START Passage
Indications for surgery
Patients who have all of the following criteria may be eligible for minimally invasive SI joint fusion:
Significant SI joint pain (e.g., pain rating at least 5 on the 0-10 numeric rating scale where 0 represents no pain and 10 represents worst imaginable pain) or significant limitations in activities of daily living because of pain from the SI joint(s).
SI joint pain confirmed with typical pain reproduction on at least 3 positive physical provocative examination maneuvers that stress the SI joint.22
Confirmation of the SI joint as a pain generator with ≥ 75% acute decrease in pain immediately following fluoroscopically guided diagnostic intra-articular SI joint block using local anesthetic.24,25 This improvement is specifically accomplished in the immediate post-injection period whien the anesthetic agent is active (i.e., 4 hours dependent on the agent, dose level, and concentration.
Failure to respond to at least 6 months of non-surgical treatment consisting of non- steroidal anti- inflammatory drugs and/or opioids (if not contraindicated) and one or more of the following: rest, physical therapy, SI joint steroid injection or rhizotomy. Failure to respond means continued pain that interferes with activities of daily living and/or results in functional disability.
END Passage
START Entries provided
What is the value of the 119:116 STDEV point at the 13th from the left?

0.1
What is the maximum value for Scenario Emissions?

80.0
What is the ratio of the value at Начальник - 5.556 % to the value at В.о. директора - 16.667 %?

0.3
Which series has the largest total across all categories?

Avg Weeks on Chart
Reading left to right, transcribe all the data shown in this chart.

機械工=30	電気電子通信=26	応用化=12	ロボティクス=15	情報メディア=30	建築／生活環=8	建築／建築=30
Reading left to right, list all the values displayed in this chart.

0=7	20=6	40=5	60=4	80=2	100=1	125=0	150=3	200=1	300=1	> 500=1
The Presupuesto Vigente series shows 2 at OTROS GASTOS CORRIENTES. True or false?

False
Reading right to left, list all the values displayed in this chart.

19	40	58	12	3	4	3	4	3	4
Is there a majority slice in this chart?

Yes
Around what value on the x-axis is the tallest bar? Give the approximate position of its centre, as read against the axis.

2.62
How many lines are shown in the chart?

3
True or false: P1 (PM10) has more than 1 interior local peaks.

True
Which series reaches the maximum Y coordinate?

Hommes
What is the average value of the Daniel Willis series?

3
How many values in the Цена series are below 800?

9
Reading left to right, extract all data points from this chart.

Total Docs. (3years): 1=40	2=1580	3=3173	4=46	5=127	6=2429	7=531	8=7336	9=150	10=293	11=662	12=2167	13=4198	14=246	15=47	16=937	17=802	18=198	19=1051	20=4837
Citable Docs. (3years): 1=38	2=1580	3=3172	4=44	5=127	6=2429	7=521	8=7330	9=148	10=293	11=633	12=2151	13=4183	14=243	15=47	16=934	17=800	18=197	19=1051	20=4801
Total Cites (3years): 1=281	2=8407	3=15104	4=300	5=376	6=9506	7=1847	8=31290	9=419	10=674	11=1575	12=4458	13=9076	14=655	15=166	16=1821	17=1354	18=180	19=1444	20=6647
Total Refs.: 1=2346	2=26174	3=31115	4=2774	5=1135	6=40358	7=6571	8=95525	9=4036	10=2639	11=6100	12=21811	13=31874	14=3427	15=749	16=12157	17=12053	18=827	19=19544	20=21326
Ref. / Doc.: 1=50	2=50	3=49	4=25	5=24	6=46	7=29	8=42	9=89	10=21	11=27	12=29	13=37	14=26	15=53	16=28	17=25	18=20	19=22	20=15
END Entries provided
Task set:
1) Copy the passage on indications for surgery word for word, starting at "SI joint pain confirmed" and ending after "level, and concentration.".
2) Answer these questions from the passage on indications for surgery:
(a) What is the minimum pain rating on the 0-10 numeric rating scale given as an example of significant SI joint pain?
(b) On how many positive physical provocative examination maneuvers must the SI joint pain be reproduced?
(c) For at least how many months must non-surgical treatment have failed?
Answer from the passage on indications for surgery alone, without drawing on the data.

Numbered responses:
1)
SI joint pain confirmed with typical pain reproduction on at least 3 positive physical provocative examination maneuvers that stress the SI joint.22
Confirmation of the SI joint as a pain generator with ≥ 75% acute decrease in pain immediately following fluoroscopically guided diagnostic intra-articular SI joint block using local anesthetic.24,25 This improvement is specifically accomplished in the immediate post-injection period whien the anesthetic agent is active (i.e., 4 hours dependent on the agent, dose level, and concentration.

2)
(a) At least 5.
(b) At least 3.
(c) At least 6 months.